* Supplied material *
========
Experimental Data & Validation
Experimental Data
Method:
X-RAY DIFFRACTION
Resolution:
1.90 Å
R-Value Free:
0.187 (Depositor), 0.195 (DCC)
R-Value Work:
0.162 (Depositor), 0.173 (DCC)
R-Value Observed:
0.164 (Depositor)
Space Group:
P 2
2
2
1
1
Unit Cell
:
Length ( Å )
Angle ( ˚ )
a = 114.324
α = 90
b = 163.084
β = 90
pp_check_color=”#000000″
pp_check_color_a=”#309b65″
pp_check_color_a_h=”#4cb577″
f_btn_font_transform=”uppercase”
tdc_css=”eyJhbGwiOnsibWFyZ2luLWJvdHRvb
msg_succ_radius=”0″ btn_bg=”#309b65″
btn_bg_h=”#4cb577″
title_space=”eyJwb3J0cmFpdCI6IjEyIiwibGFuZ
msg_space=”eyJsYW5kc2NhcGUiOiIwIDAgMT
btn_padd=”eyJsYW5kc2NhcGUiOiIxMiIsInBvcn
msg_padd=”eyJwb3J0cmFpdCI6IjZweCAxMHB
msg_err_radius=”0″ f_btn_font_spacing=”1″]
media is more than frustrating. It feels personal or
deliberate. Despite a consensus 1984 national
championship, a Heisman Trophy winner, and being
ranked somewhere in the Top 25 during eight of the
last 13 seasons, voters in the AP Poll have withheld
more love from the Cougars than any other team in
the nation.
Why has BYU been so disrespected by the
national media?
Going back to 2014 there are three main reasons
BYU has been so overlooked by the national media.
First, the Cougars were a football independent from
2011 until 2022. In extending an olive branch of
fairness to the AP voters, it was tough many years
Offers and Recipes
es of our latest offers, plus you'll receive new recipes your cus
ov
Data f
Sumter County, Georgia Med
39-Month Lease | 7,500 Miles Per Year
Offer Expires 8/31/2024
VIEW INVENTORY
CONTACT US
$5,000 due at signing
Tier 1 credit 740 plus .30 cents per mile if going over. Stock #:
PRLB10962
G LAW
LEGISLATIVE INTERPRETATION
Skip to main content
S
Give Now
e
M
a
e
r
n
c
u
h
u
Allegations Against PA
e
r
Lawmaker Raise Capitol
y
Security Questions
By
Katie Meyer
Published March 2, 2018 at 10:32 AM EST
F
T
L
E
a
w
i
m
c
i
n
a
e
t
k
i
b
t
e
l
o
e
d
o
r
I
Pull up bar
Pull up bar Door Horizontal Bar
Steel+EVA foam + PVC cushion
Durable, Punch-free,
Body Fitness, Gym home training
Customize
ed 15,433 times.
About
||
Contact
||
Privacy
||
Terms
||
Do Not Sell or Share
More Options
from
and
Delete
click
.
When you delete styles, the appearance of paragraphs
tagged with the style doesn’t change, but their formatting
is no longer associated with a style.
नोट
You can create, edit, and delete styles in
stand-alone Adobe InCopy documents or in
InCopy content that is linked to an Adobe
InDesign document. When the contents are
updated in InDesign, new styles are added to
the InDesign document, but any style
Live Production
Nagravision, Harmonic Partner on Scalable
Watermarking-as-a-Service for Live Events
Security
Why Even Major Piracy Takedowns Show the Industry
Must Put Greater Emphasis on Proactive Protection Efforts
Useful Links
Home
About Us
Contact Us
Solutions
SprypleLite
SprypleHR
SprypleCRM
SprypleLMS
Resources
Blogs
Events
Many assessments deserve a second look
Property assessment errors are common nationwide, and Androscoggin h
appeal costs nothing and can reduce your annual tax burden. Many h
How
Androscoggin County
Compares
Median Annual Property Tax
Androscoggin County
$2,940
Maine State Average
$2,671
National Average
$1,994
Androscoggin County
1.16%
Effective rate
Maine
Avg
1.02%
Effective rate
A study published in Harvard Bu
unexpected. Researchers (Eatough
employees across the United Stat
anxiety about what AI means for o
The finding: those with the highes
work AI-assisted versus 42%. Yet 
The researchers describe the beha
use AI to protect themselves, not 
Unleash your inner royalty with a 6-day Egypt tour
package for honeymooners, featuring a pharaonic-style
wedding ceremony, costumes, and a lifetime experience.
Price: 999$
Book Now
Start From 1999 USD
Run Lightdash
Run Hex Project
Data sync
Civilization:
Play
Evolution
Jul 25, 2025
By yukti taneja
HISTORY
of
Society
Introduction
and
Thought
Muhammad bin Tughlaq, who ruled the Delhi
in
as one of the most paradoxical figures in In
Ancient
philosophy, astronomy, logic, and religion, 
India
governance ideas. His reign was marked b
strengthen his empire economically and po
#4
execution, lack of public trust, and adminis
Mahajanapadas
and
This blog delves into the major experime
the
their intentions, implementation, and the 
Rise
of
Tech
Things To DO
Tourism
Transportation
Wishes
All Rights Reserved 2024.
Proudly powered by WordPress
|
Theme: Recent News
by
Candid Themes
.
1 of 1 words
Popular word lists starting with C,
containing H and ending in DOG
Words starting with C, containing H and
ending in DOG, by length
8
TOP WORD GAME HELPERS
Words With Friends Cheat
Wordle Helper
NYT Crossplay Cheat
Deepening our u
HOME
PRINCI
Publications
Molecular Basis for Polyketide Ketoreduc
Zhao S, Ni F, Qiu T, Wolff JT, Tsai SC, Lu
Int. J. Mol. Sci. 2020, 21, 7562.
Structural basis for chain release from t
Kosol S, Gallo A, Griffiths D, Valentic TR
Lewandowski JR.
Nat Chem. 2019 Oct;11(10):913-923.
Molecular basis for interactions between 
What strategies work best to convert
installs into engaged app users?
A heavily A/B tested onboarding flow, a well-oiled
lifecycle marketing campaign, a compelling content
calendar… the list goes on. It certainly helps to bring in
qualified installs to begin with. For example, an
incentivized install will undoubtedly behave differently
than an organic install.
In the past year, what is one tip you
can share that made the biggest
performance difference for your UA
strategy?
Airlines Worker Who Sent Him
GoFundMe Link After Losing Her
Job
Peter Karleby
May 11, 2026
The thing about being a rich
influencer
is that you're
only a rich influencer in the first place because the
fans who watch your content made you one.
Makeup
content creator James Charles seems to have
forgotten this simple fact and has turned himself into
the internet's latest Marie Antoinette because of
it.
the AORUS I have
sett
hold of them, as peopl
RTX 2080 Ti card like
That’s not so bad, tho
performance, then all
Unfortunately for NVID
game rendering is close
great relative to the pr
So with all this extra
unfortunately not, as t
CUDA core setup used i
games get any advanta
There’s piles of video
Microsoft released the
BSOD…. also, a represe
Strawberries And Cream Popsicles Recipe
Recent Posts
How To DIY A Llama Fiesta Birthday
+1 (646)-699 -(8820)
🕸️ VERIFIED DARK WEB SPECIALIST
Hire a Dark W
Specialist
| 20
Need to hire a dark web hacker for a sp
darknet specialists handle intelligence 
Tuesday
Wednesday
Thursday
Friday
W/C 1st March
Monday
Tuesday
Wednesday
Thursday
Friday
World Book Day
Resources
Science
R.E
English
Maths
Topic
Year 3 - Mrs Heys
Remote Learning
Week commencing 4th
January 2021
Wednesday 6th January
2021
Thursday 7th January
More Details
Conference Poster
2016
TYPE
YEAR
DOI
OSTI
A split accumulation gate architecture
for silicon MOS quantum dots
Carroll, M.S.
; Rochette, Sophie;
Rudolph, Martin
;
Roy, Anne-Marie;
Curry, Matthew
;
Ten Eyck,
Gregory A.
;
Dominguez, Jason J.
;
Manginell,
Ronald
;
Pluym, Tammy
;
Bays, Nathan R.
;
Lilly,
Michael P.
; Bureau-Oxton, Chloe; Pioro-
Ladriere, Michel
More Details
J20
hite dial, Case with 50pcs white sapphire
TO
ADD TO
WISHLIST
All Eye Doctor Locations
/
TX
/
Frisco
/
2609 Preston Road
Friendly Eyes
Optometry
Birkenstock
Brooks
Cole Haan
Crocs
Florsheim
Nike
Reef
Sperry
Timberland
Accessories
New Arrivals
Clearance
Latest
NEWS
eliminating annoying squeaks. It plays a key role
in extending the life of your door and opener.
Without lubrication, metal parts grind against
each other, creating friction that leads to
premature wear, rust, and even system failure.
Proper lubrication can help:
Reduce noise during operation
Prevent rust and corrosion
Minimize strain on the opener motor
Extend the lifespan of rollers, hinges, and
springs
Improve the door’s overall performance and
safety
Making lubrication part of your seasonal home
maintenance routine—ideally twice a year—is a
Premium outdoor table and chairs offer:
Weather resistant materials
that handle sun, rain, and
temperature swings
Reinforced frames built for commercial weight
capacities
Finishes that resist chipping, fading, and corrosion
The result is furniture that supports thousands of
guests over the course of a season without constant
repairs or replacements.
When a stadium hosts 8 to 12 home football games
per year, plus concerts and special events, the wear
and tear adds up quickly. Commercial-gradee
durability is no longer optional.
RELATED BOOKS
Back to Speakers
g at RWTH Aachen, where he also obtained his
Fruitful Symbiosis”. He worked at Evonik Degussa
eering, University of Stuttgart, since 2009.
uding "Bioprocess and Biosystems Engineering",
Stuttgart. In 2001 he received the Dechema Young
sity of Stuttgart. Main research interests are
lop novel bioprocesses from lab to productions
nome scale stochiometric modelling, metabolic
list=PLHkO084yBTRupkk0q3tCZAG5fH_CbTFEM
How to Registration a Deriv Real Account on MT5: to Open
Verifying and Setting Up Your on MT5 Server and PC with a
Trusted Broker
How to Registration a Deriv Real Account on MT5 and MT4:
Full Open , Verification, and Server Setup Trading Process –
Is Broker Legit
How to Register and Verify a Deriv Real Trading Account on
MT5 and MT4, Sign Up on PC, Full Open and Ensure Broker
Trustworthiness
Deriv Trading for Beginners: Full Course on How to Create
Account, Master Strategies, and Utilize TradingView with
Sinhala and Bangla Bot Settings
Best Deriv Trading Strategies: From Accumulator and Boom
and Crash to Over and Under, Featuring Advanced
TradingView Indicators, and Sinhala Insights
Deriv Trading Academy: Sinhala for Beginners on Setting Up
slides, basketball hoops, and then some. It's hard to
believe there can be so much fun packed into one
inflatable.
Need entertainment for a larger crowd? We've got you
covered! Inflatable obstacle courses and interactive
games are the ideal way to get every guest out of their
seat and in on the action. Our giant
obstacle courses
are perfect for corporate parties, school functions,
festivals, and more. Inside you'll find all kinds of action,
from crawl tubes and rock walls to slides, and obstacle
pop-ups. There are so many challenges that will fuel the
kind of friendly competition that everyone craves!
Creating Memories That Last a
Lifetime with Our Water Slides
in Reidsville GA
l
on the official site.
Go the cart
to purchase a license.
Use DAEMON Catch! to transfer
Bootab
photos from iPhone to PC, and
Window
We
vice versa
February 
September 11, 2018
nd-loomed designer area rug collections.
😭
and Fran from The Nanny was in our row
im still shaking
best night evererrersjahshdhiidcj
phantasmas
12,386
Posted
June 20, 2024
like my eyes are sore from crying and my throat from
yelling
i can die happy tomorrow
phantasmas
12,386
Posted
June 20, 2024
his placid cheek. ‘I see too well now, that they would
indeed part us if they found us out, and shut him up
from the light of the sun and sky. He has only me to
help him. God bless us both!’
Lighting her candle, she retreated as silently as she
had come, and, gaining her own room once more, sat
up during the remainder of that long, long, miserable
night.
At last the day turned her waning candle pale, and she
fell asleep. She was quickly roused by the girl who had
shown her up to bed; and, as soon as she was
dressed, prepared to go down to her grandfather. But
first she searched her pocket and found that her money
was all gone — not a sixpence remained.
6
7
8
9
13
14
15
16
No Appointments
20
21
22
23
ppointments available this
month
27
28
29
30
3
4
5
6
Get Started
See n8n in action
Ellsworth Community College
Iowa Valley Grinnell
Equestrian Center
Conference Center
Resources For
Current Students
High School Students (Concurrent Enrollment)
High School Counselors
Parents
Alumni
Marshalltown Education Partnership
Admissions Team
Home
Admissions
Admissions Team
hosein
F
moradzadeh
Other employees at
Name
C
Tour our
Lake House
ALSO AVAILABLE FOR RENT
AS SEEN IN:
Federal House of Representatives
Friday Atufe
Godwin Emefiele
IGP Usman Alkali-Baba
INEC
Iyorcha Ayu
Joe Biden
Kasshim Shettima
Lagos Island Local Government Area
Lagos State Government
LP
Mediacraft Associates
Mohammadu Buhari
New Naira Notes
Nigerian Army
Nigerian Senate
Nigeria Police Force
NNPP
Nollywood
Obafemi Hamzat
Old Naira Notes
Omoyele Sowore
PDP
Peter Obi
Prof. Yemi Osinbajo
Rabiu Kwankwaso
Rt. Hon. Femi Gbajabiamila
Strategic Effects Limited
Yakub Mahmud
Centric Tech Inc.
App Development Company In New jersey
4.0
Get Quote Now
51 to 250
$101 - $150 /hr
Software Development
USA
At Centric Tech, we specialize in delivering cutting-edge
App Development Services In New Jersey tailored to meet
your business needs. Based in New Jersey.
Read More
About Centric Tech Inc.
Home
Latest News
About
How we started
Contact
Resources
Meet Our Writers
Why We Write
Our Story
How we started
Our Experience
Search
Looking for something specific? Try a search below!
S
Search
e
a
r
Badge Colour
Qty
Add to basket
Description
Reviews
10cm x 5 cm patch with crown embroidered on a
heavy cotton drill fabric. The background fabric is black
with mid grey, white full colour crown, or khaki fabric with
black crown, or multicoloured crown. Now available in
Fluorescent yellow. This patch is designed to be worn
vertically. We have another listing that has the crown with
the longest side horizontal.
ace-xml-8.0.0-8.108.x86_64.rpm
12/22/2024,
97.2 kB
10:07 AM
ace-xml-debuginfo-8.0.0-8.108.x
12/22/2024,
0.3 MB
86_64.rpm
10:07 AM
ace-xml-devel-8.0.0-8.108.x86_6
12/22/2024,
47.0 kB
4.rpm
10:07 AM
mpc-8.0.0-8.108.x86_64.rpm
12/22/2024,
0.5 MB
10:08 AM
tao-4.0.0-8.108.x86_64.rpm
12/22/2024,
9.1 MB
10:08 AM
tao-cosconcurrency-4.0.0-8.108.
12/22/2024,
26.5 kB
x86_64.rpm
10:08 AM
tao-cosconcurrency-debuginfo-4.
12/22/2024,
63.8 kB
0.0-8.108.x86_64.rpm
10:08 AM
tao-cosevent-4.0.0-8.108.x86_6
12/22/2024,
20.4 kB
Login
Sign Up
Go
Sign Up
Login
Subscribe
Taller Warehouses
========
* Instructions for the task *
Copy the data above word for word, from its first line through the line that contains "Going back to".

* Your solution *
Experimental Data & Validation
Experimental Data
Method:
X-RAY DIFFRACTION
Resolution:
1.90 Å
R-Value Free:
0.187 (Depositor), 0.195 (DCC)
R-Value Work:
0.162 (Depositor), 0.173 (DCC)
R-Value Observed:
0.164 (Depositor)
Space Group:
P 2
2
2
1
1
Unit Cell
:
Length ( Å )
Angle ( ˚ )
a = 114.324
α = 90
b = 163.084
β = 90
pp_check_color=”#000000″
pp_check_color_a=”#309b65″
pp_check_color_a_h=”#4cb577″
f_btn_font_transform=”uppercase”
tdc_css=”eyJhbGwiOnsibWFyZ2luLWJvdHRvb
msg_succ_radius=”0″ btn_bg=”#309b65″
btn_bg_h=”#4cb577″
title_space=”eyJwb3J0cmFpdCI6IjEyIiwibGFuZ
msg_space=”eyJsYW5kc2NhcGUiOiIwIDAgMT
btn_padd=”eyJsYW5kc2NhcGUiOiIxMiIsInBvcn
msg_padd=”eyJwb3J0cmFpdCI6IjZweCAxMHB
msg_err_radius=”0″ f_btn_font_spacing=”1″]
media is more than frustrating. It feels personal or
deliberate. Despite a consensus 1984 national
championship, a Heisman Trophy winner, and being
ranked somewhere in the Top 25 during eight of the
last 13 seasons, voters in the AP Poll have withheld
more love from the Cougars than any other team in
the nation.
Why has BYU been so disrespected by the
national media?
Going back to 2014 there are three main reasons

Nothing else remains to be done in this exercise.